Barclays Plc's underlying quarterly profit rose 5 percent as gains in retail banking and credit cards took up the slack from its investment bank, which suffered a third straight sharp fall in quarterly income.
Barclays said on Monday capital markets had remained difficult in October as the euro zone's financial problems deepened, and were likely to remain tough despite improvement since last week's announcement of plans to solve the crisis.
There's no question market conditions this year have been challenging and we'd expect that to continue in some way into next year, given the weaker economic growth we're seeing, said Chief Executive Bob Diamond.
Barclays has axed about 3,500 jobs this year, more than the 3,000 cuts that had been earmarked for the year in August, and Diamond said the trend could continue as he fights to revive profitability and slash costs.
Pretax profit in the third quarter through September reached 2.4 billion pounds. Stripping out a 2.9 billion pound gain on the value of its own debt and other one-off items, profit was 1.34 billion pounds, up 5 percent on the 2010 period.
Analysts said the weakness in the Barclays Capital (BarCap)investment bank had been taken up by improvement in other areas, notably UK retail banking and the Barclaycard credit card arm.
It does look as if all their businesses are making a contribution, which is always a decent sign, said Cavendish Asset Management fund manager Paul Mumford, whose firm owns around 1 million Barclays shares.
By 9:50 a.m. Barclays shares were down 2.1 percent at 197 pence, slightly firmer than a 2.9 percent drop in the European bank index.
Barclays and its domestic rivals face having to separate their UK retail banking operations under planned reforms to safeguard taxpayers, but the bank declined to say how much extra this could cost.
It cut its holdings of troubled eurozone sovereign debt -- from Greece, Spain, Italy, Portugal and Ireland -- by 31 percent to 8 billion pounds. Half of that is Italian government bonds, and 2.7 billion more is Spanish sovereign debt.
NOT THE SCENARIO FOR NEXT 3-5 YEARS...
Top-line income at BarCap, which is expected to provide more than half of this year's group profit, fell to 2.25 billion pounds, down 22 percent from the second quarter to be in line with the consensus forecast as capital markets activity was hit hard across the industry.

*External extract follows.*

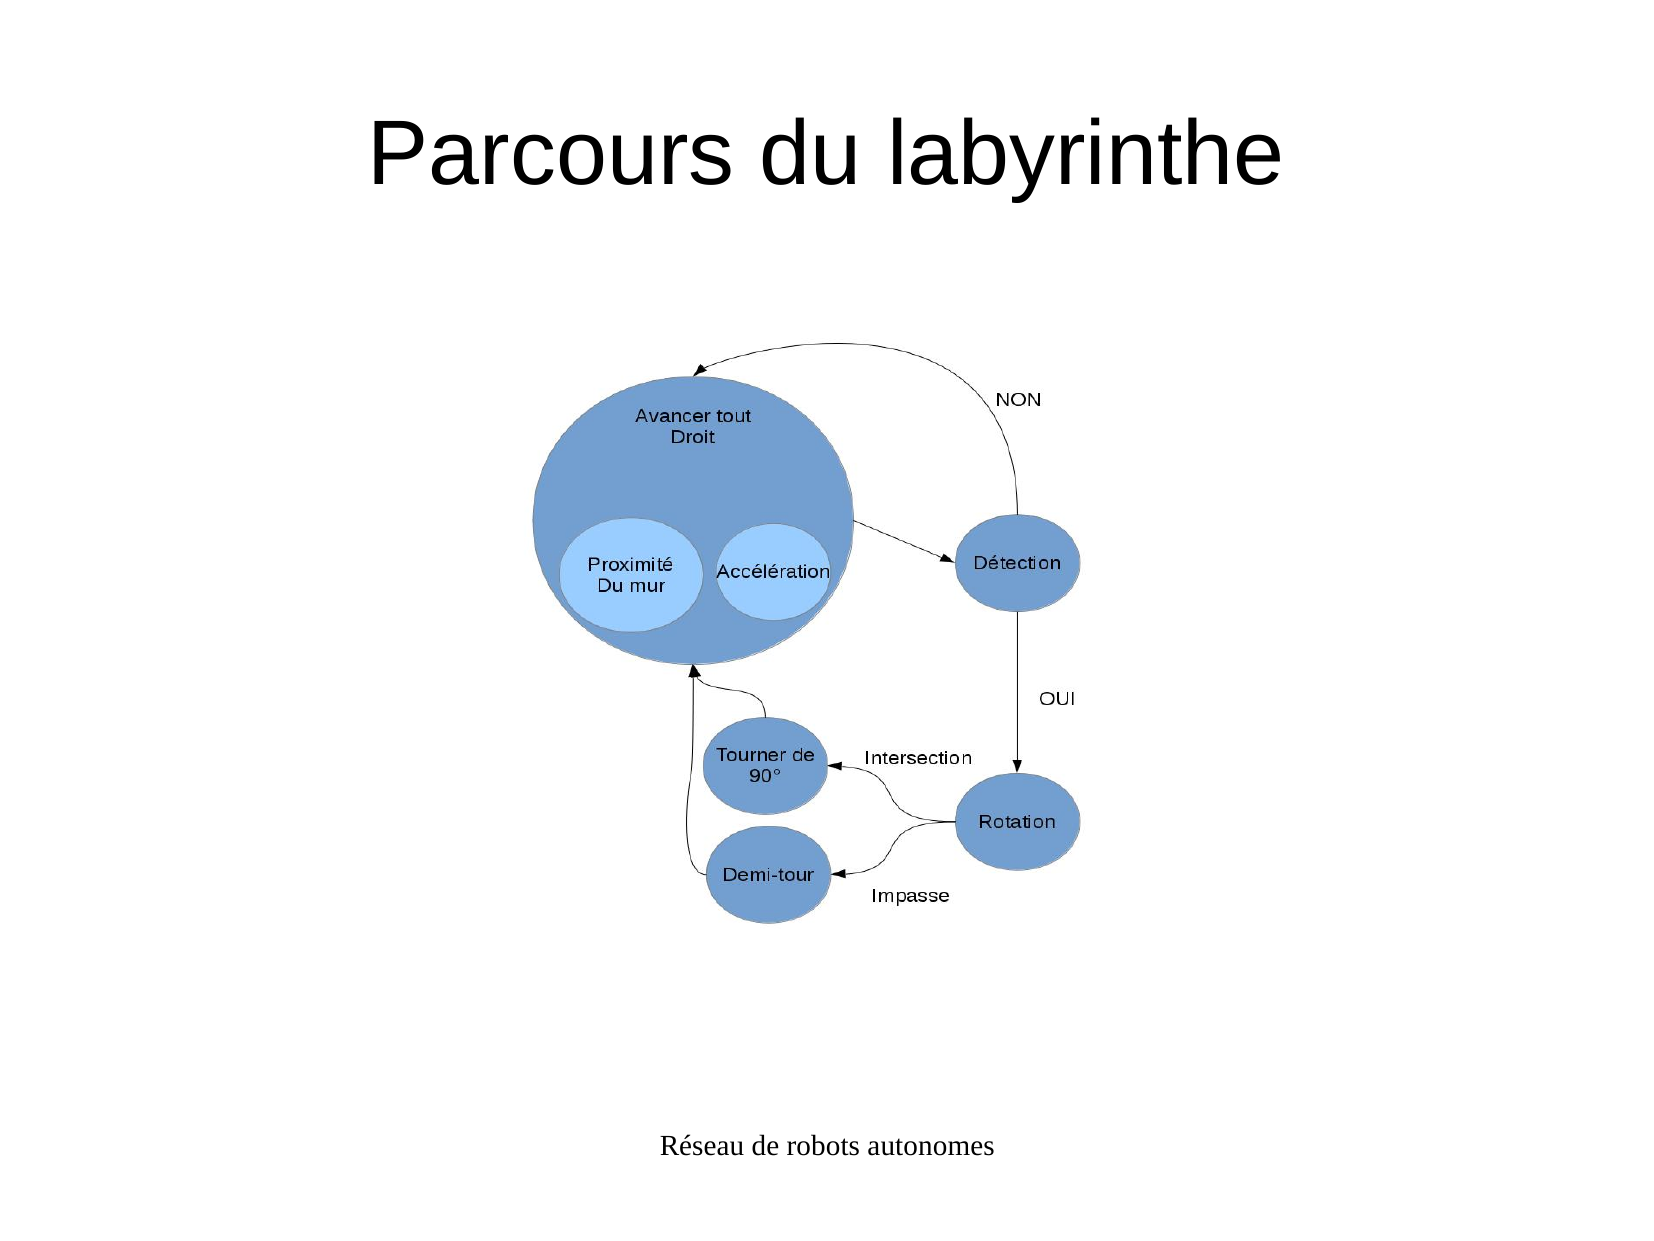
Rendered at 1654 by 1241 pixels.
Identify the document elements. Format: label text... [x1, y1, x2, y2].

Analysts said that was a more resilient performance than U.S. and European peers, who have shown an average fall of about a third. BarCap typically outperforms during difficult markets and can lag growth when markets boom.
Revenue in its fixed income, currencies and commodities (FICC) dropped 16 percent from the second quarter -- better than expected -- but equities income slumped 40 percent and advisory income was down by a quarter.
BarCap's operating expenses were 1.8 billion pounds in the latest quarter, down 7 percent on the year but not as steep a fall as analysts had expected. Compensation accounted for 46 percent of income at BarCap, up from 43 percent a year ago.
Barclays' investment in U.S. money manager BlackRock Inc was marked down by 1.8 billion pounds, which it said had already been recognised in equity and regulatory capital.
Barclays said its underlying profit for the first nine months of this year was a shade over 5 billion pounds, up 18 percent from a year earlier.
This showed the benefit of diversity and underpinned rock solid capital, funding and liquidity, Diamond said, adding the bank did not intend to raise new equity capital.
Diamond said he also remained absolutely committed to his goal of improving return on equity to 13 percent by 2013. RoE was 8.1 percent in the third quarter, from 6.5 percent.
He had in June outlined bullish targets for income at BarCap, which analysts said may need to be scaled back.
We do expect tough conditions to remain, certainly for a while, but we would not factor in this being the scenario for the next three to five years, said Diamond, the American who took over as CEO at the start of this year after 14 years building up BarCap.
Losses on bad debts were 1 billion pounds in the third quarter, down 16 percent from a year ago, and have tumbled by a third this year.